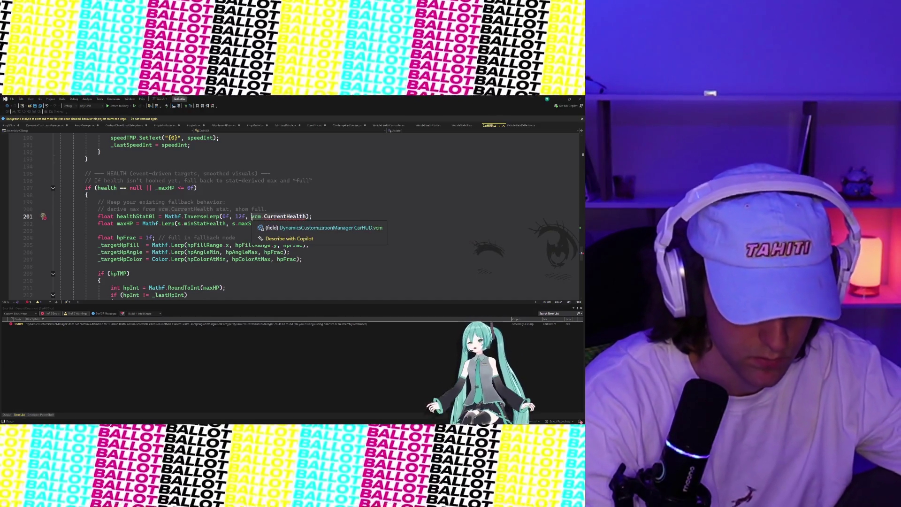
{"action": "key", "text": "ctrl+Delete"}
{"action": "key", "text": "ctrl+Delete"}
{"action": "key", "text": "ctrl+Delete"}
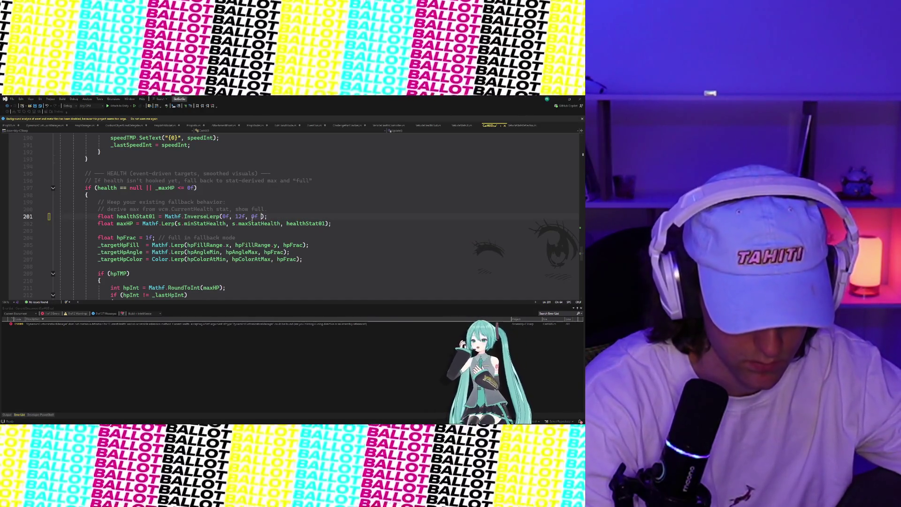
{"action": "type", "text": "placeholder"}
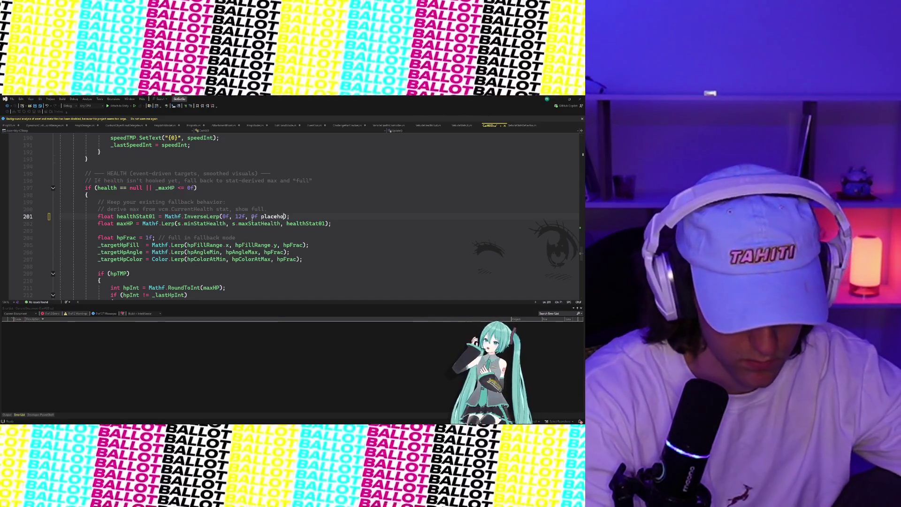
{"action": "left_click", "coordinate": [261, 216]}
{"action": "type", "text": "/*"}
{"action": "key", "text": "ctrl+Right"}
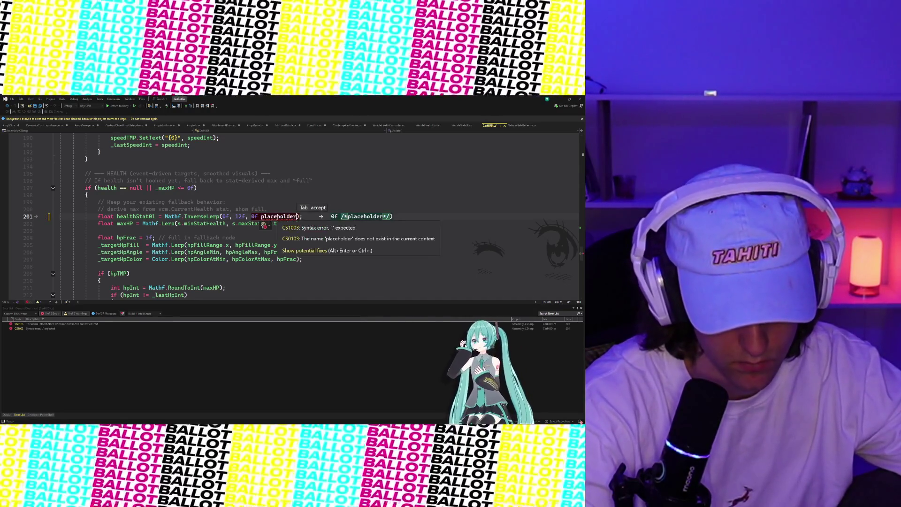
{"action": "type", "text": "*/"}
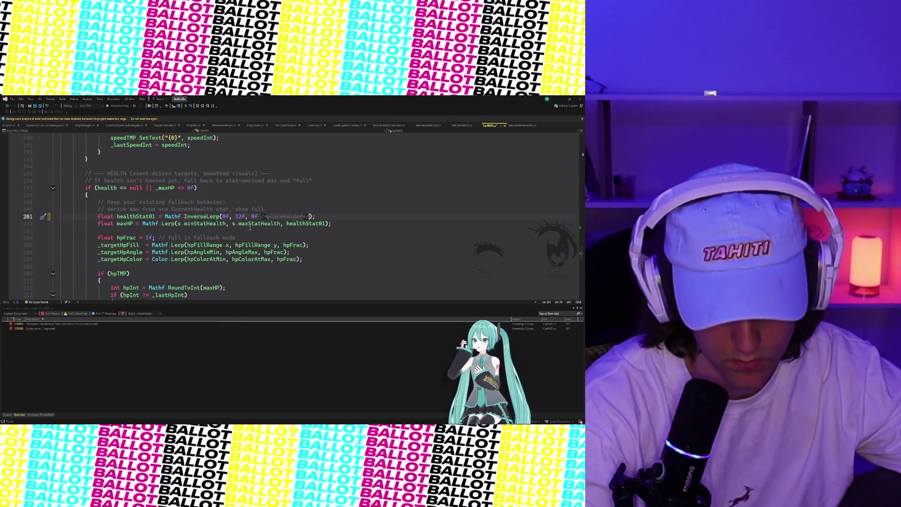
{"action": "left_click", "coordinate": [561, 100]}
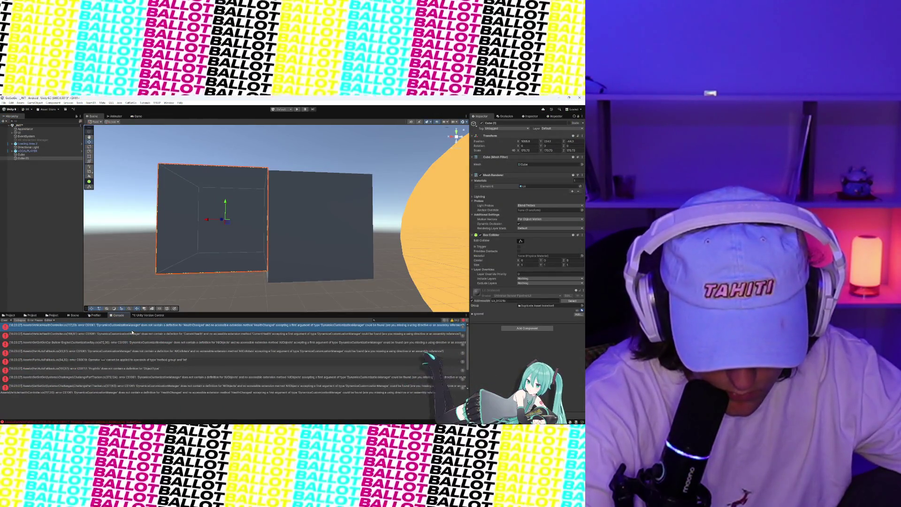
Comment out the line 117 HealthChanged subscription and accept the 12f placeholder on line 166, then save.
{"action": "double_click", "coordinate": [125, 330]}
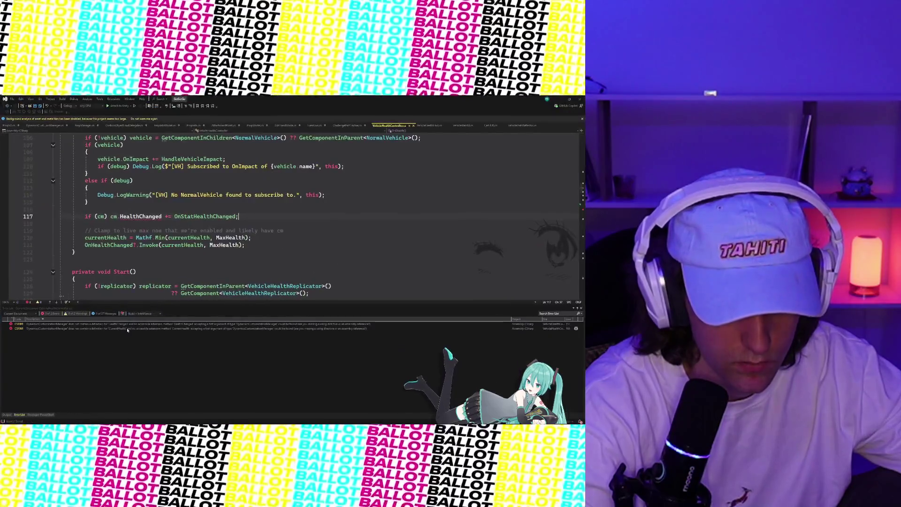
{"action": "mouse_move", "coordinate": [125, 217]}
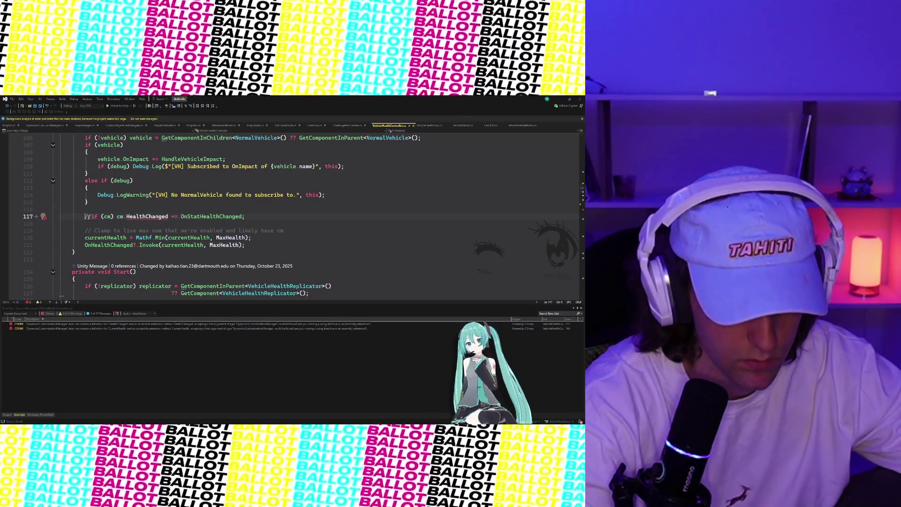
{"action": "type", "text": "//"}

**Instructions for the task:**
Copy out every line from the records that has the word "coordinate".

**Result of the task:**
{"action": "left_click", "coordinate": [261, 216]}
{"action": "left_click", "coordinate": [561, 100]}
{"action": "double_click", "coordinate": [125, 330]}
{"action": "mouse_move", "coordinate": [125, 217]}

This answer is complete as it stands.